*WORK ORDER*:
Copy out the source text of every item below word for word, line by line, leaving out the pictures.

Plain-text sources of documents:

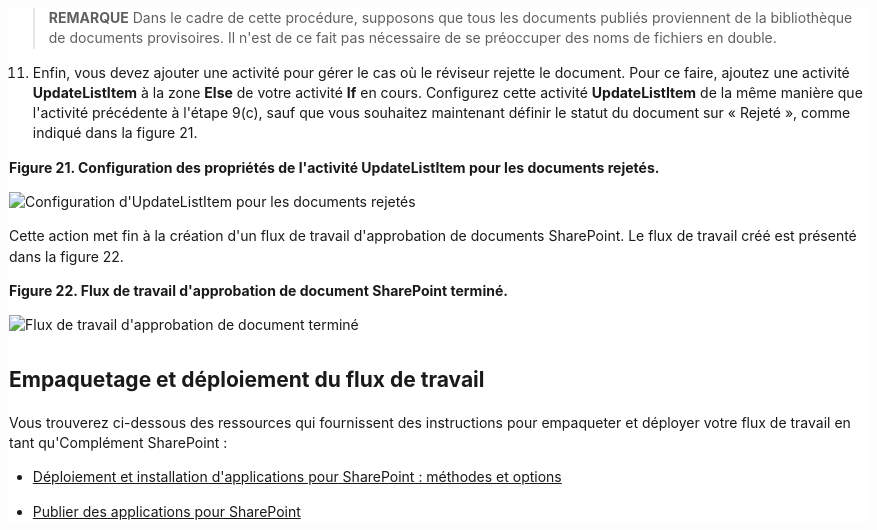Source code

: 
    
> **REMARQUE**
> Dans le cadre de cette procédure, supposons que tous les documents publiés proviennent de la bibliothèque de documents provisoires. Il n'est de ce fait pas nécessaire de se préoccuper des noms de fichiers en double. 

11. Enfin, vous devez ajouter une activité pour gérer le cas où le réviseur rejette le document. Pour ce faire, ajoutez une activité **UpdateListItem** à la zone **Else** de votre activité **If** en cours. Configurez cette activité **UpdateListItem** de la même manière que l'activité précédente à l'étape 9(c), sauf que vous souhaitez maintenant définir le statut du document sur « Rejeté », comme indiqué dans la figure 21.
    
   **Figure 21. Configuration des propriétés de l'activité UpdateListItem pour les documents rejetés.**

  

![Configuration d'UpdateListItem pour les documents rejetés](images/ngGK_Fig21.png)
  

  

  
Cette action met fin à la création d'un flux de travail d'approbation de documents SharePoint. Le flux de travail créé est présenté dans la figure 22.
  
    
    

**Figure 22. Flux de travail d'approbation de document SharePoint terminé.**

  
    
    

  
    
    
![Flux de travail d'approbation de document terminé](images/ngGK_Fig22.png)
  
    
    

  
    
    

  
    
    

## Empaquetage et déploiement du flux de travail
<a name="bk_deploy"> </a>

Vous trouverez ci-dessous des ressources qui fournissent des instructions pour empaqueter et déployer votre flux de travail en tant qu'Complément SharePoint :
  
    
    

-  [Déploiement et installation d'applications pour SharePoint : méthodes et options](http://msdn.microsoft.com/fr-fr/library/fp179933.aspx)
    
  
-  [Publier des applications pour SharePoint](http://msdn.microsoft.com/fr-fr/library/jj164070.aspx)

*SOLUTION TO THE EXERCISE*:
Source code

: 
    
> **REMARQUE**
> Dans le cadre de cette procédure, supposons que tous les documents publiés proviennent de la bibliothèque de documents provisoires. Il n'est de ce fait pas nécessaire de se préoccuper des noms de fichiers en double. 

11. Enfin, vous devez ajouter une activité pour gérer le cas où le réviseur rejette le document. Pour ce faire, ajoutez une activité **UpdateListItem** à la zone **Else** de votre activité **If** en cours. Configurez cette activité **UpdateListItem** de la même manière que l'activité précédente à l'étape 9(c), sauf que vous souhaitez maintenant définir le statut du document sur « Rejeté », comme indiqué dans la figure 21.
    
   **Figure 21. Configuration des propriétés de l'activité UpdateListItem pour les documents rejetés.**

  

![Configuration d'UpdateListItem pour les documents rejetés](images/ngGK_Fig21.png)
  

  

  
Cette action met fin à la création d'un flux de travail d'approbation de documents SharePoint. Le flux de travail créé est présenté dans la figure 22.
  
    
    

**Figure 22. Flux de travail d'approbation de document SharePoint terminé.**

  
    
    

  
    
    
![Flux de travail d'approbation de document terminé](images/ngGK_Fig22.png)
  
    
    

  
    
    

  
    
    

## Empaquetage et déploiement du flux de travail
<a name="bk_deploy"> </a>

Vous trouverez ci-dessous des ressources qui fournissent des instructions pour empaqueter et déployer votre flux de travail en tant qu'Complément SharePoint :
  
    
    

-  [Déploiement et installation d'applications pour SharePoint : méthodes et options](http://msdn.microsoft.com/fr-fr/library/fp179933.aspx)
    
  
-  [Publier des applications pour SharePoint](http://msdn.microsoft.com/fr-fr/library/jj164070.aspx)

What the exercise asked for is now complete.